Según explicó su creador, el concepto nació después de pasar años rodeado de restaurantes y cocinas profesionales mientras buscaba refugio personal en ambientes mucho más tranquilos lejos de la ciudad. Esa mezcla entre estrés constante y calma natural terminó convirtiéndose en la base principal del juego.

La sensación de trabajar bajo presión durante el servicio gastronómico parece trasladarse directamente a ciertas mecánicas del restaurante, mientras que la exploración y la agricultura representan esa búsqueda de tranquilidad que inspiró gran parte del proyecto.

Y quizás por eso la propuesta consigue sentirse distinta frente a otros simuladores cozy disponibles actualmente en Steam. Muchos juegos del género apuestan únicamente por relajación permanente. Otros se enfocan solo en velocidad y administración caótica. Aquí, en cambio, ambas ideas intentan convivir dentro de una misma experiencia.
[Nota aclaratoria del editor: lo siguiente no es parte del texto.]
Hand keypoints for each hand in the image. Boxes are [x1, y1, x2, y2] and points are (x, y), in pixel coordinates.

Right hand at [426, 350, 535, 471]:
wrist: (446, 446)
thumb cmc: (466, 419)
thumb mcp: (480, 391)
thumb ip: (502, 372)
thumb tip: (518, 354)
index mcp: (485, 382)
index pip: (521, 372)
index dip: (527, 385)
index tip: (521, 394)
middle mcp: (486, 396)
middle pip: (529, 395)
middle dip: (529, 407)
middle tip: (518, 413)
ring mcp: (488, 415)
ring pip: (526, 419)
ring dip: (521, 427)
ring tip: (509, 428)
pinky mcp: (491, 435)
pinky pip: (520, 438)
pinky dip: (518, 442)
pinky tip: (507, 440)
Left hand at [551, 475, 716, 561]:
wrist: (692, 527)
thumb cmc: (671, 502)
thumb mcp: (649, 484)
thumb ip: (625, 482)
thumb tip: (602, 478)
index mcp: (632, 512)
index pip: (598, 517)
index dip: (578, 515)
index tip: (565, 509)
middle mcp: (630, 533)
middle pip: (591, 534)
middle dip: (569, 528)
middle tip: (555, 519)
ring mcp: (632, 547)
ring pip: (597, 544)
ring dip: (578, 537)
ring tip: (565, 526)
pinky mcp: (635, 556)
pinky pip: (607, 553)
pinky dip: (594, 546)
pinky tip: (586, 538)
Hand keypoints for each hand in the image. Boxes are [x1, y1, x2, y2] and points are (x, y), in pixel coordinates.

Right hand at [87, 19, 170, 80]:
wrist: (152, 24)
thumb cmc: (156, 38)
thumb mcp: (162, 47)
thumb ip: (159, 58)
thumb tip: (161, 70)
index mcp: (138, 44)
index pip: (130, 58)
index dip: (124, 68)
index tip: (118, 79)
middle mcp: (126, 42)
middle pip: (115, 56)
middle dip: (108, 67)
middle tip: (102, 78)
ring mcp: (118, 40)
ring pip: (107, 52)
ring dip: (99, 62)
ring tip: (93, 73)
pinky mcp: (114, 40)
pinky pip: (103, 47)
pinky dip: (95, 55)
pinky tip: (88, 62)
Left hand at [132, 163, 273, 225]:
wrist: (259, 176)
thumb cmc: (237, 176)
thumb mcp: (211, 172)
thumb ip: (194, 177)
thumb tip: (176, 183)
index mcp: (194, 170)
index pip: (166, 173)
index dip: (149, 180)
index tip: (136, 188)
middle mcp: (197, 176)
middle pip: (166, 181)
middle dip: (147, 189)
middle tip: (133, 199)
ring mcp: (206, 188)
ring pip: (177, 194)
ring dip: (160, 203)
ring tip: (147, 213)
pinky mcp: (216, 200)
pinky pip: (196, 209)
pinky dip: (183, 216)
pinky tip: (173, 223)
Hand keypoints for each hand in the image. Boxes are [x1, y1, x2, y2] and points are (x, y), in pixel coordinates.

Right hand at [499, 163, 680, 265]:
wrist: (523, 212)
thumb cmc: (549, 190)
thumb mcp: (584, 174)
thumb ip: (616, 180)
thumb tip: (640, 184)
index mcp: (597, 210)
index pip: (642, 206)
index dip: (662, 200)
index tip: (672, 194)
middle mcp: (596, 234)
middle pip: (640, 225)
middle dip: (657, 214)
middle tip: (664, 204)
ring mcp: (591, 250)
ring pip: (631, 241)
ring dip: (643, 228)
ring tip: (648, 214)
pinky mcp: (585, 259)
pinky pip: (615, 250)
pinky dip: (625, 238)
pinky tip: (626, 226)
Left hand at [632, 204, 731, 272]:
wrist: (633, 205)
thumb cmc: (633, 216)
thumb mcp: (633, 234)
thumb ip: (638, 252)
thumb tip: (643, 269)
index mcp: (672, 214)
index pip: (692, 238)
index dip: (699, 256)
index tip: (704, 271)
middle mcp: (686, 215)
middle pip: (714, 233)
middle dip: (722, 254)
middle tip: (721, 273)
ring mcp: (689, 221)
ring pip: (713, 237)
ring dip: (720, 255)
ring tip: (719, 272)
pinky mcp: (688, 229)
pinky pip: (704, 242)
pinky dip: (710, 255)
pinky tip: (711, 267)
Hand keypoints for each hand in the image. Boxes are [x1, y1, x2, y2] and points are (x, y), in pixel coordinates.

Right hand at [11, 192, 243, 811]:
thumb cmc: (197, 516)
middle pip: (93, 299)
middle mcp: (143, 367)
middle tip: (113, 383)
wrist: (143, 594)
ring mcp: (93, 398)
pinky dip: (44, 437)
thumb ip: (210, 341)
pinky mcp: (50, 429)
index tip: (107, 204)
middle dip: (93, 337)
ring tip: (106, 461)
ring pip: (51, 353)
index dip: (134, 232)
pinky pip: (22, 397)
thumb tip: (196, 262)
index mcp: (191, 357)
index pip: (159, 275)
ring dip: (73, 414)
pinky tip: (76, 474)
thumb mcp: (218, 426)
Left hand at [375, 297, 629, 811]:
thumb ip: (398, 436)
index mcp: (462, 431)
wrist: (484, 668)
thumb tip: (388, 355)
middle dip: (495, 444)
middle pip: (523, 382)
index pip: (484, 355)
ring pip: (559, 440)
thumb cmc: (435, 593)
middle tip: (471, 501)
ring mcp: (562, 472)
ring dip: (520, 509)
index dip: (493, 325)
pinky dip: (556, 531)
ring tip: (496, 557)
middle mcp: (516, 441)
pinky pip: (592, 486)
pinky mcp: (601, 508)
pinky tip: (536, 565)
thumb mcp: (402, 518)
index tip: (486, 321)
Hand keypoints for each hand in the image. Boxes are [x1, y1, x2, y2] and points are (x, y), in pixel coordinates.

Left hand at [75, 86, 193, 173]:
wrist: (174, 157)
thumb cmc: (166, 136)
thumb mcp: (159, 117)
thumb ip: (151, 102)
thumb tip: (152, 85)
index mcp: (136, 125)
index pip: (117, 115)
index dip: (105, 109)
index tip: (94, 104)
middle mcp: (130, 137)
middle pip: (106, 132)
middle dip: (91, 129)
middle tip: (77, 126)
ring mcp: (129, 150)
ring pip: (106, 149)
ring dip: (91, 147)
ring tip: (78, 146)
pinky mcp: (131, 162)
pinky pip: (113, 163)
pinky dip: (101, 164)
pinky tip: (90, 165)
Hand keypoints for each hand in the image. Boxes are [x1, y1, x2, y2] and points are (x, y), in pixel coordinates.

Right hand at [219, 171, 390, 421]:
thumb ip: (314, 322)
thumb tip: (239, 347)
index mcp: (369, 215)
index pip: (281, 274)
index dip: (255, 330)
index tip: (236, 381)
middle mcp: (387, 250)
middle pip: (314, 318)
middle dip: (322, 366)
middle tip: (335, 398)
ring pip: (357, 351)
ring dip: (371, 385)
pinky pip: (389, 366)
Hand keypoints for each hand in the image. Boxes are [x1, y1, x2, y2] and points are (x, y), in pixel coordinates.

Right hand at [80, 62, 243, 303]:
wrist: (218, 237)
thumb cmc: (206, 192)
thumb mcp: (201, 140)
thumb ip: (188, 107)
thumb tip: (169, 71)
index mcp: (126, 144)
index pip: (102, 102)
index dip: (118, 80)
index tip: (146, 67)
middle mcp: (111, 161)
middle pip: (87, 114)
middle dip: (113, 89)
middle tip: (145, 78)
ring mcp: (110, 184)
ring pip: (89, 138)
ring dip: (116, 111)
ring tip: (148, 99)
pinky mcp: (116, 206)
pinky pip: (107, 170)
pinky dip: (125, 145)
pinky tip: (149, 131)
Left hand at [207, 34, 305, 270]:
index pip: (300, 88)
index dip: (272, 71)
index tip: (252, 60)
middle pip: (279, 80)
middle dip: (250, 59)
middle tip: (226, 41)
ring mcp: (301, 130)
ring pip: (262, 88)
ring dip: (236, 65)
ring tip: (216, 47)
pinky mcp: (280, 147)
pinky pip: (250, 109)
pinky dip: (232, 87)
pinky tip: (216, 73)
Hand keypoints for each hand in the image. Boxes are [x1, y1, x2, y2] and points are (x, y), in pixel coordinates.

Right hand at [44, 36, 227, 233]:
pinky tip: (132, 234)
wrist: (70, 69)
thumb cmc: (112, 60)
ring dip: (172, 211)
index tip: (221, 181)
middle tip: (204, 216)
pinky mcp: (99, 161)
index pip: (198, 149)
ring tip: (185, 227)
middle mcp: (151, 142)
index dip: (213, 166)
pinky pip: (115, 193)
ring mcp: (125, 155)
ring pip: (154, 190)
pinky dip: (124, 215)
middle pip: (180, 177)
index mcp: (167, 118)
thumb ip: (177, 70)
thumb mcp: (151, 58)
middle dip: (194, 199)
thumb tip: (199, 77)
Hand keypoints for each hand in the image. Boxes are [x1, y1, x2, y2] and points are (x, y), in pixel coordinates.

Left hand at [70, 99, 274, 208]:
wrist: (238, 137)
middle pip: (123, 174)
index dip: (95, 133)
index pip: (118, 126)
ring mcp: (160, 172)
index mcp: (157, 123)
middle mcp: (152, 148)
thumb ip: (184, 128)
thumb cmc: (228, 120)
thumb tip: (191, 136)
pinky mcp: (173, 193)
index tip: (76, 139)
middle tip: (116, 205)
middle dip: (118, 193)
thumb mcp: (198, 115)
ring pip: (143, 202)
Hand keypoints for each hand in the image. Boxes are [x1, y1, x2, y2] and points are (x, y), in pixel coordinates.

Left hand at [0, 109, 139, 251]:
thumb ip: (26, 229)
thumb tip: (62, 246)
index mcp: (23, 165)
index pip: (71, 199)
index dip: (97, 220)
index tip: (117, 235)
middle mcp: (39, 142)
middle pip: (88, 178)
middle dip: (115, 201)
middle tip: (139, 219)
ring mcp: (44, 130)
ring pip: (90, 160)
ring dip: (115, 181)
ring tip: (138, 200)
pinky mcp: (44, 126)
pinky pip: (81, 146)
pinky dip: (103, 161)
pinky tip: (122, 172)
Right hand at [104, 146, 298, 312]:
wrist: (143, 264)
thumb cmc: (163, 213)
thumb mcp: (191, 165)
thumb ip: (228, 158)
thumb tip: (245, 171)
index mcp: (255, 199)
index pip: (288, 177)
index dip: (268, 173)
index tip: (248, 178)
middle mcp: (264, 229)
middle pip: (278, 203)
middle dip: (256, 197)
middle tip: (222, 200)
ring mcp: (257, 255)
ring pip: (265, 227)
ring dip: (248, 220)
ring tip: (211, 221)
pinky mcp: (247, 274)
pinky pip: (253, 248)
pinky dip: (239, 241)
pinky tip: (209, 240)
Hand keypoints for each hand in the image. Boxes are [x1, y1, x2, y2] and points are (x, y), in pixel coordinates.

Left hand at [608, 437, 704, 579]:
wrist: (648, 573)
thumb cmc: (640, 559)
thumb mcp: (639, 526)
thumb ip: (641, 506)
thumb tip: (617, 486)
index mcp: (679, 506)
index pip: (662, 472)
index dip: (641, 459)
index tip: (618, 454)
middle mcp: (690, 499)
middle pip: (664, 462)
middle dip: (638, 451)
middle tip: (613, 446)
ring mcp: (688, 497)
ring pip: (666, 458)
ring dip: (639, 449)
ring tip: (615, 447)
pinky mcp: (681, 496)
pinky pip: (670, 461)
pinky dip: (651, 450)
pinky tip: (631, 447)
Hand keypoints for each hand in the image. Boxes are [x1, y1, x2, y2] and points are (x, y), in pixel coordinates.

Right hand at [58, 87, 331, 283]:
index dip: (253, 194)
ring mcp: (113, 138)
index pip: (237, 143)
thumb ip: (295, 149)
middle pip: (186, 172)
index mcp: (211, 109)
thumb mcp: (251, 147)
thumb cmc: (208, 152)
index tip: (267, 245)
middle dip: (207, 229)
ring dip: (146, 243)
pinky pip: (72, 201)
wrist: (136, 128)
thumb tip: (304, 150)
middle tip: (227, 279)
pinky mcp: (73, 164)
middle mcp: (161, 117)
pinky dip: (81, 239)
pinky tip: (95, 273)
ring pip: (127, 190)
El lanzamiento en acceso anticipado también deja claro que todavía queda bastante contenido por delante. Nuevas recetas, herramientas, sistemas de progresión y opciones de construcción probablemente formen parte de futuras actualizaciones mientras la comunidad empieza a descubrir cómo evoluciona la isla con el paso de los meses.

El verdadero desafío ahora será encontrar espacio dentro de un mercado independiente saturado de simuladores agrícolas. Pero al menos este proyecto parece tener bastante claro qué quiere ofrecer: una experiencia donde cultivar verduras puede ser tan importante como sobrevivir a una cocina llena de clientes impacientes.